3. Instructions to the jury. The defendants contend that the trial judge should have given the jury an instruction on the matter of reasonable time for the performance of the contract. There was no request for such an instruction. We doubt whether on the record presented the defendants would be entitled to such an instruction at all. They deny the contract in toto and tried the case upon that theory; and such instruction would have been hypothetical. The defendant Vernon agreed about February 1st to place the insurance, and the fire did not occur until the following April 9th. Under the evidence we are of the opinion that the court was not required to give the instruction as a matter of legal duty without special request on the part of the defendant. Penn v. Standard Life Ins. Co., 160 N.C. 399, 76 S.E. 262, 42 L.R.A., N.S., 597; Livingston v. Essex Investment Co., 219 N.C. 416, 14 S.E.2d 489.
We find no error in the instruction given the jury on the measure of damages. It was not inconsistent to refer to "cash value" and "market value" as interchangeable terms. Much hammering of this subject has not shaped any better way of arriving at "cash value" of property (such as does not inherently fix its own value) than by applying the rule of market value.
The rule has become so familiar in popular and legal use that it needs no preliminary schooling of a witness to enable him to apply it, any more than it does a jury to enable them to understand it. The court was not required to go into an explanation of the meaning of the rule without special request.
The instruction limiting recovery to the cost of replacement and to the amount of insurance agreed upon was not unfavorable to the defendants and, therefore, they were not prejudiced by it.
It is urged that there is reversible error in the failure of the judge to formally charge the jury that the burden of the second issue rested upon the plaintiff. To give such an instruction the court must ignore the theory upon which the case was tried, and the categorical admissions of the defendant Vernon in the evidence that no insurance had been procured or written by him. This left no evidence in that respect to be weighed or determined by the jury.
*193 In a civil action, issues, in the form of questions, are addressed to the jury to aid them in consideration of the evidence and determination of the truth of the matter with which the issues are concerned. They are framed on both the pleadings and the evidence; Allison v. Steele, 220 N.C. 318, 17 S.E.2d 339; Brown v. Daniel, 219 N.C. 349, 13 S.E.2d 623; and when in the evidence and by his own admission the defendant has given the answer, he cannot complain that his own testimony was not submitted to a jury test.
The jury having found in answer to the first issue that the defendants entered into a valid contract to procure the insurance, and Vernon having admitted its nonperformance,to ascertain which was the only function of the second issue, the instruction given the jury was logical and free from error. McIntosh, North Carolina Practice and Procedure, 632; 53 Am.Jur. 267; Speas v. Merchants' Bank & Trust Co., 188 N.C. 524, 125 S.E. 398.

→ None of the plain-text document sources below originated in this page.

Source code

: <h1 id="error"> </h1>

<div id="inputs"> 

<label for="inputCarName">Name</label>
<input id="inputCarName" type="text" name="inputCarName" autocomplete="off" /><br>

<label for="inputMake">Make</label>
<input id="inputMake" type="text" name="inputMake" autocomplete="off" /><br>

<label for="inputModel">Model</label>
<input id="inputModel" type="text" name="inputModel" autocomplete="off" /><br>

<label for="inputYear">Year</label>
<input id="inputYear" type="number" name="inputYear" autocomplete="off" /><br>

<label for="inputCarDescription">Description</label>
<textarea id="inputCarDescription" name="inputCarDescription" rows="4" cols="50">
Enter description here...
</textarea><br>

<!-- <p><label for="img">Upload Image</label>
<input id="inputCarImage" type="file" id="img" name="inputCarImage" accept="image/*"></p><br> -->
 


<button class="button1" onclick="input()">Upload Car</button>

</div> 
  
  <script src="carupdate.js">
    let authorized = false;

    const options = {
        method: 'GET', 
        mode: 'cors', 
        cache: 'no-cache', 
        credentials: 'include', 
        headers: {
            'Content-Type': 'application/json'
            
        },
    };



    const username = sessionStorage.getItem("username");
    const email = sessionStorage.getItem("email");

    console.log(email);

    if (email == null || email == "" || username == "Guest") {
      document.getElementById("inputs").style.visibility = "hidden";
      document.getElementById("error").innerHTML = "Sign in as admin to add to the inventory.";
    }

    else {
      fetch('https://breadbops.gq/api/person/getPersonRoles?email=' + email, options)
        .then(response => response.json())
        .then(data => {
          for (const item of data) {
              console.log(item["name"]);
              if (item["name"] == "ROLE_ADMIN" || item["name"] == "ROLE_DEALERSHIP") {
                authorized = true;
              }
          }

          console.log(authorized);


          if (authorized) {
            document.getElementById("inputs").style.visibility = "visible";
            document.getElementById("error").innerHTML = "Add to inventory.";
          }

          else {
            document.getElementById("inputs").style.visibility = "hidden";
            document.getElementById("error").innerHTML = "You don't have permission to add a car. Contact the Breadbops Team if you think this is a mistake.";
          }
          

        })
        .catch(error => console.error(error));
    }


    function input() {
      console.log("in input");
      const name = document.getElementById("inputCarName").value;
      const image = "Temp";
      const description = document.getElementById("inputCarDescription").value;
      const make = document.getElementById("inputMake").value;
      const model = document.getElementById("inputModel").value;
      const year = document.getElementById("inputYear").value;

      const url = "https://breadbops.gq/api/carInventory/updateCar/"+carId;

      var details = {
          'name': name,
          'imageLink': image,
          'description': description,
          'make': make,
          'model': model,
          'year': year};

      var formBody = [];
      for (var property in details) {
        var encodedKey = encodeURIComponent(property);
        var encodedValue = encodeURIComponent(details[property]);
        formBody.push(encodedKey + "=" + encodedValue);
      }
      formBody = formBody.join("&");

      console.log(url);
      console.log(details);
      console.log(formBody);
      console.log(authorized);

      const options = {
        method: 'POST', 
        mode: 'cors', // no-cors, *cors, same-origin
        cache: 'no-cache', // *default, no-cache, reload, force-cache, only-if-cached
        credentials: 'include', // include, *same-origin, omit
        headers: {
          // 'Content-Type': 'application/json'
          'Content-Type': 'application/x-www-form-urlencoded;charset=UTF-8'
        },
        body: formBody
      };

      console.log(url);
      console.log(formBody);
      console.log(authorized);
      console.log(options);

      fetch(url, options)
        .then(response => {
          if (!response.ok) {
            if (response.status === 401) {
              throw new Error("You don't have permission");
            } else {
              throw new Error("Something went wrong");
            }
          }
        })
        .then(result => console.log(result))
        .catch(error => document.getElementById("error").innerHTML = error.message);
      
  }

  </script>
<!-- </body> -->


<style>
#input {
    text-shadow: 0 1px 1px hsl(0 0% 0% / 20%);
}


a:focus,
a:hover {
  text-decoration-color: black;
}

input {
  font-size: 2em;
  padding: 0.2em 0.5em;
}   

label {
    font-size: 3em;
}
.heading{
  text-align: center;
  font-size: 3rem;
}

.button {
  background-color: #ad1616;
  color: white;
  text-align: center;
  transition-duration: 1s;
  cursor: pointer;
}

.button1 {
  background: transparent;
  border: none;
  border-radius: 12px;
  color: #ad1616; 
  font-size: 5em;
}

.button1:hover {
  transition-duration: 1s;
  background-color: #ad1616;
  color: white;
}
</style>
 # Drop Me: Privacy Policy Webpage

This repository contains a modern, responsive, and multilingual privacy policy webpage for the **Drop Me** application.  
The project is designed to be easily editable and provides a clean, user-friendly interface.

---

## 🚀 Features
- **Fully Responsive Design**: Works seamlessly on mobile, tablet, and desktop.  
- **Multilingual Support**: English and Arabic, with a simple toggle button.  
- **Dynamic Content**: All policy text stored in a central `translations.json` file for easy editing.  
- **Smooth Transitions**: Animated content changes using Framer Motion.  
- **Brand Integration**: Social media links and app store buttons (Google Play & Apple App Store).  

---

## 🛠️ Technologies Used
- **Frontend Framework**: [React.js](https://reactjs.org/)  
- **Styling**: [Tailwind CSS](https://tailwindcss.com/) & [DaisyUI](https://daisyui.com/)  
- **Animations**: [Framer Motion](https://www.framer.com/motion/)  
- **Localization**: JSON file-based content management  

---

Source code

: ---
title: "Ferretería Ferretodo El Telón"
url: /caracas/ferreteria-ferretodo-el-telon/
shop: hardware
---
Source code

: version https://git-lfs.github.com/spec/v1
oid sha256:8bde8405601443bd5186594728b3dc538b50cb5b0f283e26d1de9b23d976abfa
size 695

Nonperformance of a valid contract is a breach thereof regardless of whether it occurs deliberately or through forgetfulness or neglect, unless the person charged (in this case the defendant) shows some valid reason which may excuse the nonperformance; and the burden of doing so rests upon him.
All the parties to this action stipulated that any liability of the defendant Vernon was that of the corporate defendant, for whom, it is stipulated, he was acting.
On these considerations we are unable to interfere with the result of the trial. We find no error.